Sanciones a Rusia: la UE prepara el mayor paquete desde 2022

La ampliación afectará de forma directa a empresas europeas con intereses en el mercado ruso y elevará la presión económica sobre el Kremlin. Bruselas cifra en más de un billón de euros el coste de las sanciones ya aprobadas para la maquinaria de guerra rusa.

Kaja Kallas presentará en otoño el mayor paquete de sanciones contra Rusia desde 2022.

La jefa de la diplomacia europea confirmó en una entrevista con el diario alemán WELT que la nueva lista aumentará en un tercio el número de personas, empresas y organizaciones sancionadas. ‘La presión debe intensificarse hasta que Rusia ponga fin a la guerra’, afirmó.

Publicidad

A finales de julio, la Unión Europea aprobó su 21º paquete de sanciones contra Moscú. Ahora, el siguiente movimiento de Bruselas busca endurecer la asfixia económica sobre el Kremlin en el arranque del otoño.
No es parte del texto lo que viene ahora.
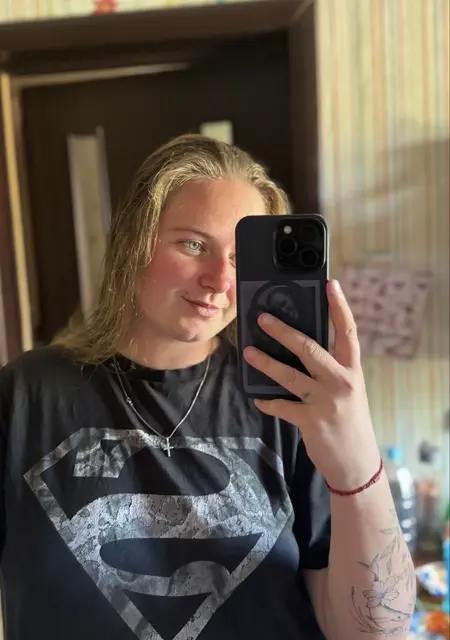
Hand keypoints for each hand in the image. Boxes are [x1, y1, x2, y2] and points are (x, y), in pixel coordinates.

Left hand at [243, 279, 380, 491]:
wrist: (358, 463)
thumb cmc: (351, 421)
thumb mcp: (348, 390)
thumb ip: (330, 370)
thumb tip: (299, 348)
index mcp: (352, 370)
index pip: (348, 332)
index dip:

Un tercio más de sancionados en la próxima lista europea

La próxima ronda de restricciones ampliará de golpe el alcance actual. Si se aprueba, el número de personas, empresas y organizaciones rusas sancionadas aumentará en un tercio de forma inmediata.

La UE ya ha aprobado 21 paquetes desde el inicio de la invasión. Cada uno ha ido dirigido a sectores estratégicos: energía, defensa, finanzas y componentes electrónicos.
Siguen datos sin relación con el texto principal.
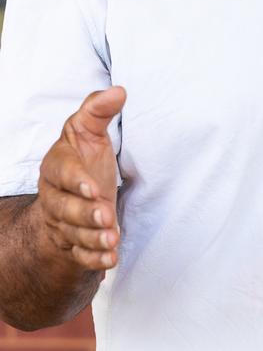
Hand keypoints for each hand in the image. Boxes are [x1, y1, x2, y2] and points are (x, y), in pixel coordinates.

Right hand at [37, 86, 126, 271]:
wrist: (75, 193)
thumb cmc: (83, 157)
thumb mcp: (89, 129)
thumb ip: (98, 109)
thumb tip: (119, 90)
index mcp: (57, 165)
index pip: (63, 173)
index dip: (77, 182)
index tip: (94, 188)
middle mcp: (55, 197)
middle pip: (66, 209)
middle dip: (86, 214)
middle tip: (106, 216)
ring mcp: (63, 223)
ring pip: (74, 234)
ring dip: (93, 238)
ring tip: (111, 239)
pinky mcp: (75, 243)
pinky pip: (81, 255)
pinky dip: (95, 259)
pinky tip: (112, 260)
Según Kallas, Rusia ha pagado un precio muy alto por las sanciones de la UE. El coste para la maquinaria de guerra rusa supera ya más de un billón de euros, un golpe directo a la capacidad de financiar la invasión de Ucrania.

La sanción económica más eficaz no es la que castiga a un oligarca concreto, sino la que estrecha el margen fiscal de la maquinaria de guerra rusa hasta hacerla insostenible.

Impacto sobre empresas europeas y la economía de guerra rusa

Empresas europeas con intereses residuales en Rusia tendrán que revisar de nuevo sus cadenas de suministro. Bruselas no ha detallado aún qué sectores se incorporarán, pero la referencia al ‘mayor paquete desde 2022’ sugiere que se tocarán ámbitos hasta ahora excluidos por su impacto económico.

El coste declarado por Kallas, más de un billón de euros, refuerza la tesis de que el castigo financiero es estructural, no coyuntural. La maquinaria de guerra rusa depende de ingresos energéticos y de importaciones tecnológicas que se erosionan con cada nueva ronda.

El tablero energético y la presión sobre el Kremlin

La estrategia europea ha virado hacia la asfixia fiscal. No se trata solo de impedir el acceso a tecnología militar, sino de encarecer cada euro que Moscú destina a la invasión. Los ataques ucranianos a refinerías situadas en el interior de Rusia evidencian que el frente económico y el militar convergen.

Sin embargo, persiste una contradicción. Mientras la UE prepara su mayor paquete, varios Estados miembros mantienen compras de hidrocarburos rusos a través de terceros países. Esa vía de escape reduce la presión sobre el Kremlin y obliga a Bruselas a sofisticar los mecanismos de control.

El otoño será la prueba de fuego. Si la lista finalmente se aprueba sin fisuras y logra coordinarse con Washington, el margen de maniobra económico de Rusia se estrechará un poco más. La incógnita no es cuántas empresas sancionarán, sino cuántas rutas alternativas quedarán abiertas.

La presión no se alivia; se acumula.